In the material below, find the span from the line with "arī neparastu multimediālu koncertu." to the line with "internal dulu untuk" and transcribe only those lines, exactly, ends included, without the pictures.

--- EXTRACTED ENTRIES ---
◇ ◇ ◇ ◇ ◇
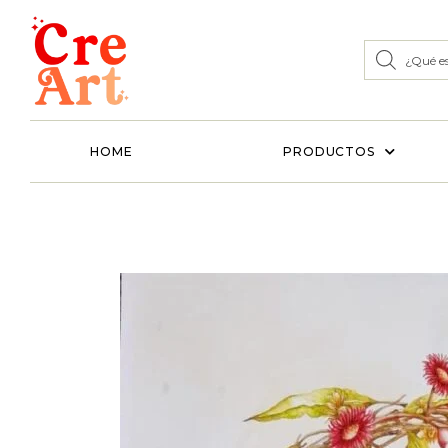
HOME
PRODUCTOS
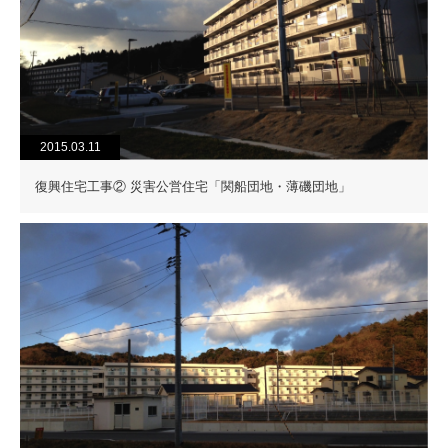
2015.03.11
復興住宅工事② 災害公営住宅「関船団地・薄磯団地」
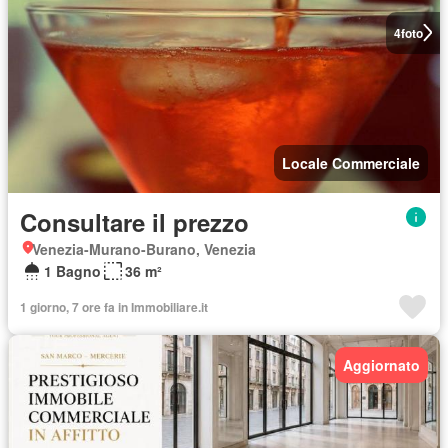
4
foto
Locale Commerciale
Consultare il prezzo
Venezia-Murano-Burano, Venezia
1 Bagno
36 m²
1 giorno, 7 ore fa in Immobiliare.it
Aggiornato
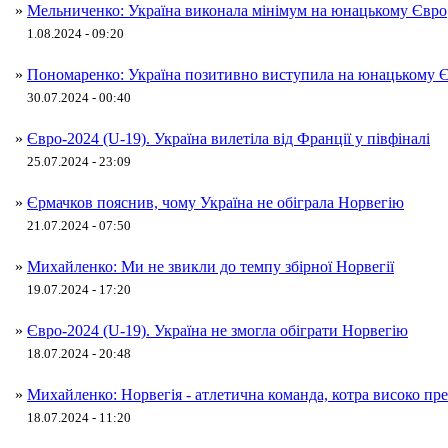
»
Мельниченко: Україна виконала мінімум на юнацькому Євро
1.08.2024 - 09:20
»
Пономаренко: Україна позитивно виступила на юнацькому 
30.07.2024 - 00:40
»
Євро-2024 (U-19). Україна вилетіла від Франції у півфіналі
25.07.2024 - 23:09
»
Єрмачков пояснив, чому Україна не обіграла Норвегію
21.07.2024 - 07:50
»
Михайленко: Ми не звикли до темпу збірної Норвегії
19.07.2024 - 17:20
»
Євро-2024 (U-19). Україна не змогла обіграти Норвегію
18.07.2024 - 20:48
»
Михайленко: Норвегія - атлетична команда, котра високо пр
18.07.2024 - 11:20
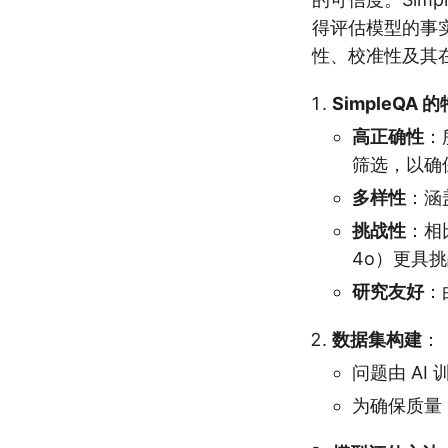
得评估模型的事
性、校准性及其
SimpleQA 
高正确性
：
筛选，以确
多样性
：涵
挑战性
：相比
4o）更具
研究友好
：
数据集构建
：
问题由 A
为确保质量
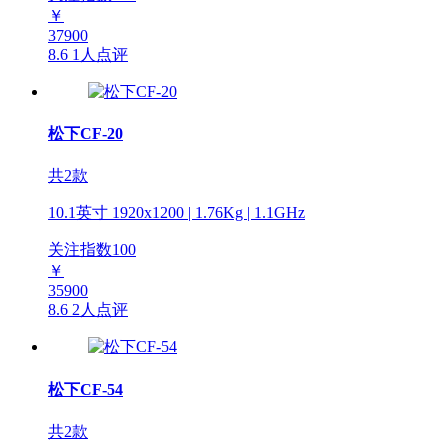
￥
37900
8.6
1人点评
松下CF-20
共2款
10.1英寸 1920x1200 | 1.76Kg | 1.1GHz
关注指数
100
￥
35900
8.6
2人点评
松下CF-54
共2款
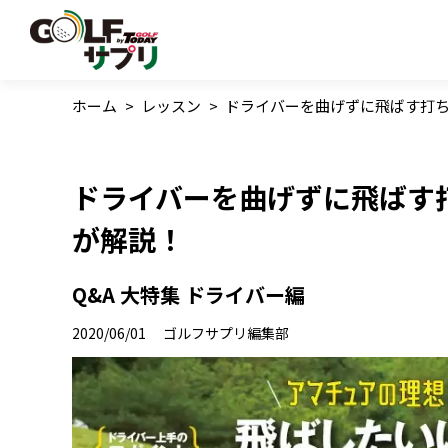
ホーム
>
レッスン
>
ドライバーを曲げずに飛ばす打ち
ドライバーを曲げずに飛ばす
が解説！
Q&A 大特集 ドライバー編
2020/06/01
ゴルフサプリ編集部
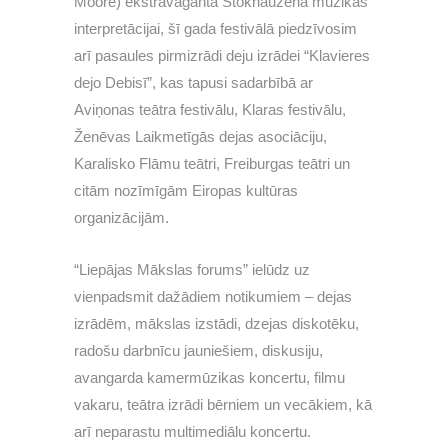
Moore) ekstravagantā Štokhauzena mūzikas
interpretācijai, šī gada festivālā piedzīvosim
arī pasaules pirmizrādi deju izrādei “Klavieres
dejo Debisī”, kas tapusi sadarbībā ar
Aviņonas teātra festivālu, Klaras festivālu,
Ženēvas Laikmetīgās dejas asociāciju,
Karalisko Flāmu teātri, Freiburgas teātri un
citām nozīmīgām Eiropas kultūras
organizācijām.
“Liepājas Mākslas forums” ielūdz uz
vienpadsmit dažādiem notikumiem – dejas
izrādēm, mākslas izstādi, dzejas diskotēku,
radošu darbnīcu jauniešiem, diskusiju,
avangarda kamermūzikas koncertu, filmu
vakaru, teātra izrādi bērniem un vecākiem, kā
arī neparastu multimediālu koncertu.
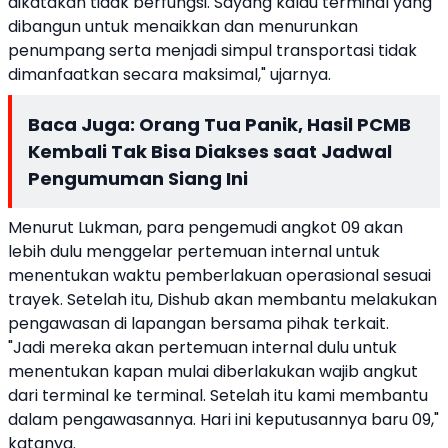
dikatakan tidak berfungsi. Sayang kalau terminal yang
dibangun untuk menaikkan dan menurunkan
penumpang serta menjadi simpul transportasi tidak
dimanfaatkan secara maksimal," ujarnya.
Baca Juga:
Orang Tua Panik, Hasil PCMB
Kembali Tak Bisa Diakses saat Jadwal
Pengumuman Siang Ini
Menurut Lukman, para pengemudi angkot 09 akan
lebih dulu menggelar pertemuan internal untuk
menentukan waktu pemberlakuan operasional sesuai
trayek. Setelah itu, Dishub akan membantu melakukan
pengawasan di lapangan bersama pihak terkait.
"Jadi mereka akan pertemuan internal dulu untuk
menentukan kapan mulai diberlakukan wajib angkut
dari terminal ke terminal. Setelah itu kami membantu
dalam pengawasannya. Hari ini keputusannya baru 09,"
katanya.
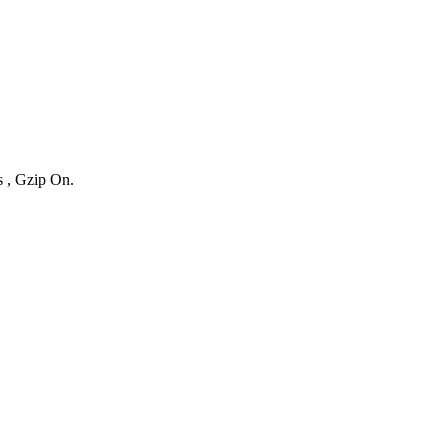
s , Gzip On.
◇ ◇ ◇ ◇ ◇
--- REPLY TO THE TASK ---
arī neparastu multimediālu koncertu.
dikatakan tidak berfungsi. Sayang kalau terminal yang
dibangun untuk menaikkan dan menurunkan
penumpang serta menjadi simpul transportasi tidak
dimanfaatkan secara maksimal," ujarnya.
Baca Juga:
Orang Tua Panik, Hasil PCMB
Kembali Tak Bisa Diakses saat Jadwal
Pengumuman Siang Ini
Menurut Lukman, para pengemudi angkot 09 akan
lebih dulu menggelar pertemuan internal untuk
menentukan waktu pemberlakuan operasional sesuai
trayek. Setelah itu, Dishub akan membantu melakukan
pengawasan di lapangan bersama pihak terkait.
"Jadi mereka akan pertemuan internal dulu untuk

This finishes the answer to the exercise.